**Supplied passage:**
Shares of AngioDynamics Inc. (ANGO) reached 52-week high of $15.15 following its better than expected fiscal first-quarter 2014 results and major deal with Large Integrated Delivery Network Group (“LIDN”). Shares went up 5.2% since the earnings announcement by the company on Oct 10.
AngioDynamics revealed that it has signed a single-source, three-year port product agreement with the Large Integrated Delivery Network Group (“LIDN”) for supplying its port lineup, including recently approved BioFlo Port, to several hospitals run by the group members.
LIDN is formed by eight IDNs from Premier, Inc. member healthcare systems. It includes Adventist Health, Carolinas Healthcare System, Fairview Health System, Henry Ford Health System, Methodist Health System, Norton Healthcare, Park Nicollet, and Texas Health Resource.

**Entries provided:**
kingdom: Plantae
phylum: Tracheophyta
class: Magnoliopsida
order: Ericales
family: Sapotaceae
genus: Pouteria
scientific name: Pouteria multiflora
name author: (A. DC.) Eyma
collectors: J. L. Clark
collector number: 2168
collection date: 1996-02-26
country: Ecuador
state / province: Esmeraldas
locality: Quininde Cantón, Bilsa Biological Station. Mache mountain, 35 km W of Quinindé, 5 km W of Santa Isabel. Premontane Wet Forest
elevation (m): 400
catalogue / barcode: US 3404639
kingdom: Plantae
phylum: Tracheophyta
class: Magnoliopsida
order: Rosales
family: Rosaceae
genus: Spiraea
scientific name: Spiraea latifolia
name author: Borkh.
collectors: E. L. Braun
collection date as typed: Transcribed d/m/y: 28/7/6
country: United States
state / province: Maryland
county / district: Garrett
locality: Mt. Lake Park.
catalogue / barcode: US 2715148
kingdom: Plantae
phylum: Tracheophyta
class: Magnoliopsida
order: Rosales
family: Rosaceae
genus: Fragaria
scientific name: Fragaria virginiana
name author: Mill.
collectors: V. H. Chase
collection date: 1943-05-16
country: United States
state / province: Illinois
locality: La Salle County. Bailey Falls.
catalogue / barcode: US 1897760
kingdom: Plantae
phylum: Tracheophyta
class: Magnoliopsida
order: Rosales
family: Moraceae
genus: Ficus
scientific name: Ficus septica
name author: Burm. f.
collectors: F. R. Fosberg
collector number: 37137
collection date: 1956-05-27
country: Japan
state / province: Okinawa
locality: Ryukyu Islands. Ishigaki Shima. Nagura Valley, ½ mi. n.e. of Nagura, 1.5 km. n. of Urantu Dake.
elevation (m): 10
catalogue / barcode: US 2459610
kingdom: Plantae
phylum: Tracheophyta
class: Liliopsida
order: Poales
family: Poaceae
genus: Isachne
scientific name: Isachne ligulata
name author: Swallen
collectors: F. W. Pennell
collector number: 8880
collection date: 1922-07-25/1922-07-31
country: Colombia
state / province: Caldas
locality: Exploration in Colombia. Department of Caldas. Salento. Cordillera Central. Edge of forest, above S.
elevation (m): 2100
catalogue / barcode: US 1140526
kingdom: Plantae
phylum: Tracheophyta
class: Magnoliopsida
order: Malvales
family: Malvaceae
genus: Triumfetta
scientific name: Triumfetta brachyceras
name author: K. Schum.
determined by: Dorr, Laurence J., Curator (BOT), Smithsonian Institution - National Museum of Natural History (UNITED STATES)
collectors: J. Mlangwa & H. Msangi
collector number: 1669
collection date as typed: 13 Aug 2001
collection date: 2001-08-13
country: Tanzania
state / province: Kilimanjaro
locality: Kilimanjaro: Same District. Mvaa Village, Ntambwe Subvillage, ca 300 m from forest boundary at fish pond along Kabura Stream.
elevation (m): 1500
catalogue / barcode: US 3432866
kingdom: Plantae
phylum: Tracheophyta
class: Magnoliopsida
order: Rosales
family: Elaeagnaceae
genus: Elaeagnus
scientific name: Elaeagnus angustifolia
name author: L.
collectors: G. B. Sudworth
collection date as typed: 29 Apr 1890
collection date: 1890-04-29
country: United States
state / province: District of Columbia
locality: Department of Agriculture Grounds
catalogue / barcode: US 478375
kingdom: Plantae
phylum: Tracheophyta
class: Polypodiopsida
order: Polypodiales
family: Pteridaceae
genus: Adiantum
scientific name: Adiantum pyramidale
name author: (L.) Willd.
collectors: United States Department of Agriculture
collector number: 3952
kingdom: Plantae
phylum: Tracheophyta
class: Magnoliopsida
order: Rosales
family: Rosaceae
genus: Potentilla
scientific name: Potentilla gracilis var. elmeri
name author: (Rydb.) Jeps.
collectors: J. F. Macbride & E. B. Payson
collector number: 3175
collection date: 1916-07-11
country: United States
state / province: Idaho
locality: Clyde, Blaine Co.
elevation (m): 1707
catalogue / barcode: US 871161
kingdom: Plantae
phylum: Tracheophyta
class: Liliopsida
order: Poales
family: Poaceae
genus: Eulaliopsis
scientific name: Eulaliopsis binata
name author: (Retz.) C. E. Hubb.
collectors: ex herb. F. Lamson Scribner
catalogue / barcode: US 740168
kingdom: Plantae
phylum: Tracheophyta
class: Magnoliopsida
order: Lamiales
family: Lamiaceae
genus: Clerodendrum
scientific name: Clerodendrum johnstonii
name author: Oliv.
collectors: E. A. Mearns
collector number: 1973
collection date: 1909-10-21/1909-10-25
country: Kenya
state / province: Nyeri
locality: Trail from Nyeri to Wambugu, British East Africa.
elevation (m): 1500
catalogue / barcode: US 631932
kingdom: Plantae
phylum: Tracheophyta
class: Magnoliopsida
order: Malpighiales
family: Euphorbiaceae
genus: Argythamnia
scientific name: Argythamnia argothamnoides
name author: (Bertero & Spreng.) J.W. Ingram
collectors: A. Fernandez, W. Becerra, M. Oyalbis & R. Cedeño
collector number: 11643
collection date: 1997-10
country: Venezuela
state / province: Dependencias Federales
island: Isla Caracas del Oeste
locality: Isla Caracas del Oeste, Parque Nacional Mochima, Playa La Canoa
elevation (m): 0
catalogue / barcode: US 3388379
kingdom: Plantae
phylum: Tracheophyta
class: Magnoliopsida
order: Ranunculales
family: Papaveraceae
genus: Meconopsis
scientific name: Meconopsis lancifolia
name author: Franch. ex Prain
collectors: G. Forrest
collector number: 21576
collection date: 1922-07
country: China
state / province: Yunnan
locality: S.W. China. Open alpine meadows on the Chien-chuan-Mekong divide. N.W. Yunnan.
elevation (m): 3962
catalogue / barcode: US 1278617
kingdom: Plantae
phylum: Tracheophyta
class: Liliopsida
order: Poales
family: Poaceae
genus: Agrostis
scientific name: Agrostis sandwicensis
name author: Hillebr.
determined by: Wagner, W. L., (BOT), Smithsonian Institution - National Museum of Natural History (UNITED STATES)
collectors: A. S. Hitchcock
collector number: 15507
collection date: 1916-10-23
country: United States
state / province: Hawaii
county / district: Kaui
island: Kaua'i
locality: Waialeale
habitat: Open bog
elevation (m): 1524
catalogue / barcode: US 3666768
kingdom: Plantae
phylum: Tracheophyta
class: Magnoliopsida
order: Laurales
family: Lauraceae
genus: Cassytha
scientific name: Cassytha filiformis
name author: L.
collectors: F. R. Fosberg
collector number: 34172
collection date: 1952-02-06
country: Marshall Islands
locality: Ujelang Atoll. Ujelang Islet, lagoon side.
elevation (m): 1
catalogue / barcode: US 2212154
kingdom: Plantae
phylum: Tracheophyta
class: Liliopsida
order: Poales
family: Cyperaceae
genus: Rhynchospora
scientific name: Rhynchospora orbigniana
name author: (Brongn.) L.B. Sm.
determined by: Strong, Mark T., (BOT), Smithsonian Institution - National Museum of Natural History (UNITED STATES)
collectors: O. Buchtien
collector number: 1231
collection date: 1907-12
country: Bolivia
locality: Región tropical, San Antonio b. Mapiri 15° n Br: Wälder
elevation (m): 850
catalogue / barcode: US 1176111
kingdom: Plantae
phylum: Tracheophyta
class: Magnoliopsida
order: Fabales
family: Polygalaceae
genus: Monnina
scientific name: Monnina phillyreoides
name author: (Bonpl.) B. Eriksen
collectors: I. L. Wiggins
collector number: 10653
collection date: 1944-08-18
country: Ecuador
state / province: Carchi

**Aim of the exercise:**
Extract the stretch of the AngioDynamics passage from "Shares of AngioDynamics" through "the group members.". The entries come from a separate source.

**Answer section:**
Shares of AngioDynamics Inc. (ANGO) reached 52-week high of $15.15 following its better than expected fiscal first-quarter 2014 results and major deal with Large Integrated Delivery Network Group (“LIDN”). Shares went up 5.2% since the earnings announcement by the company on Oct 10.
AngioDynamics revealed that it has signed a single-source, three-year port product agreement with the Large Integrated Delivery Network Group (“LIDN”) for supplying its port lineup, including recently approved BioFlo Port, to several hospitals run by the group members.